DocFest 2011: Gun Fight

Barbara Kopple, the Academy Award winning director of Harlan County U.S.A and American Dream turns her attention to gun rights and laws in her latest work. Any time an American filmmaker turns their attention to this subject matter its difficult not to refer to Michael Moore’s Bowling For Columbine, regardless of ones thoughts on that particular filmmaker. Ten years, one Virginia Tech and a change in the White House on from that particular film, now seems as good a time as any for someone to take a look at how things have changed since Moore took home the Best Documentary Oscar.

So, how have things changed? Well, not very much.

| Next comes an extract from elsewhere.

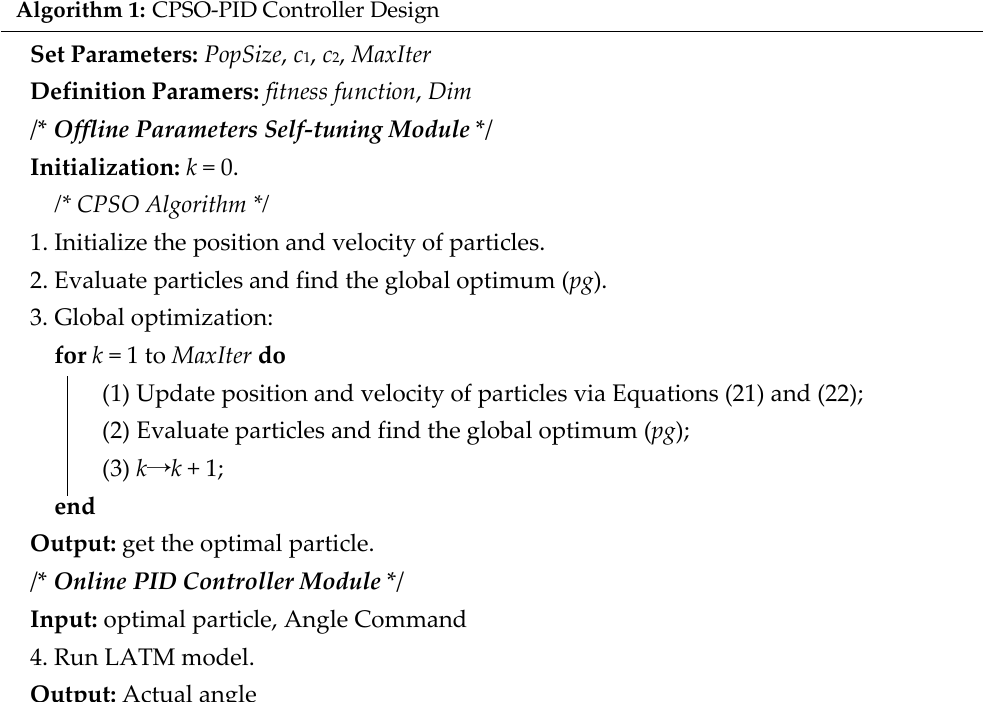
Algorithm 1: CPSO-PID Controller Design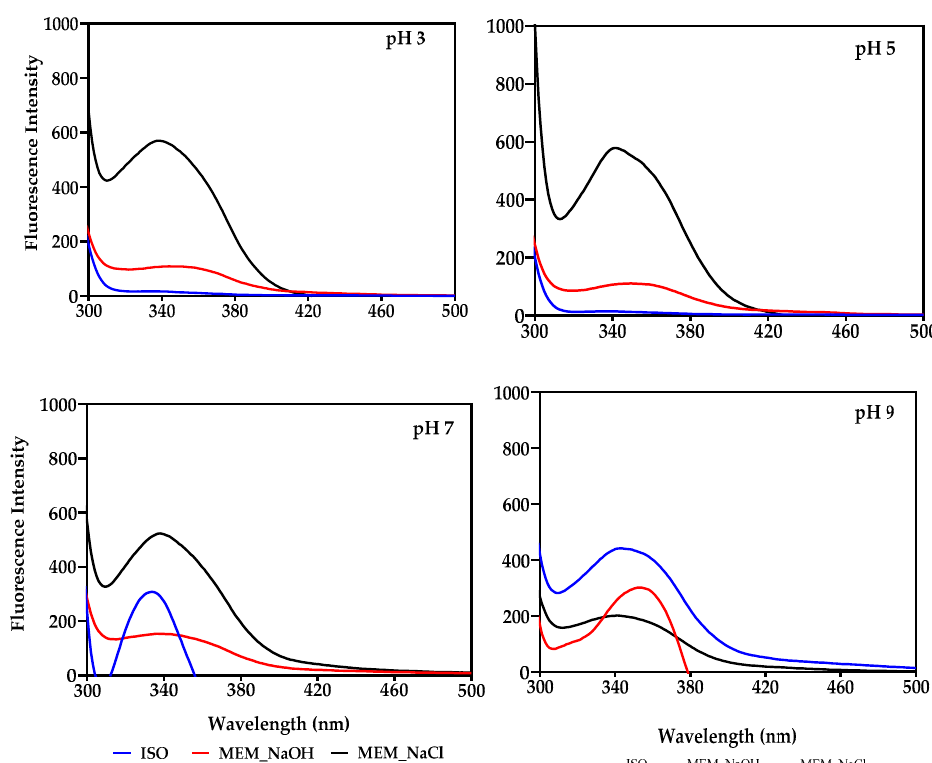
Figure 2. Intrinsic fluorescence intensity at different pH values of isoelectric pH precipitated isolate (ISO), and membrane isolated proteins from alkaline (MEM_NaOH) and salt (MEM_NaCl) solution extracts.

Regulation is still out of control, and ridden with loopholes, and the NRA are still as politically dangerous as they were in the days of Republican control. The political minefield surrounding firearms is little short of a nightmare, with the filmmaker surrounding any opinion with the realities of a very messy situation. Its not as free-wheeling as Moore’s film, and as a result it isn’t as downright entertaining as Moore’s take on similar material, not that thats particularly a criticism, moreso just an observation.

As Kopple takes us on a tour of the USA we see such sights as the devastating emergency room of a Philidelphia hospital, the wounds of a city thats home to people that deem it necessary to place a gun in every room of their house. When one physician reveals that more “kids” are killed in the city in one weekend than were slaughtered at Columbine High, a murky area of unscrupulous divide is revealed, with the cities suffering from the Right’s demands for freedom. The NRA appear, providing the film with an easily boo-able antagonist, with the group relying upon a self-perceived, self-declared new “minority” of American people, convinced that the post-Obama socio-political landscape has placed them at the bottom of the pile of the civil collective. This isn’t true obviously, but it doesn’t stop the surprisingly influential NRA exploit this train of thought of the disillusioned for their own benefit.

Gun Fight, produced by HBO, will no doubt pop up on BBC4, More4 or Sky Atlantic in the near future.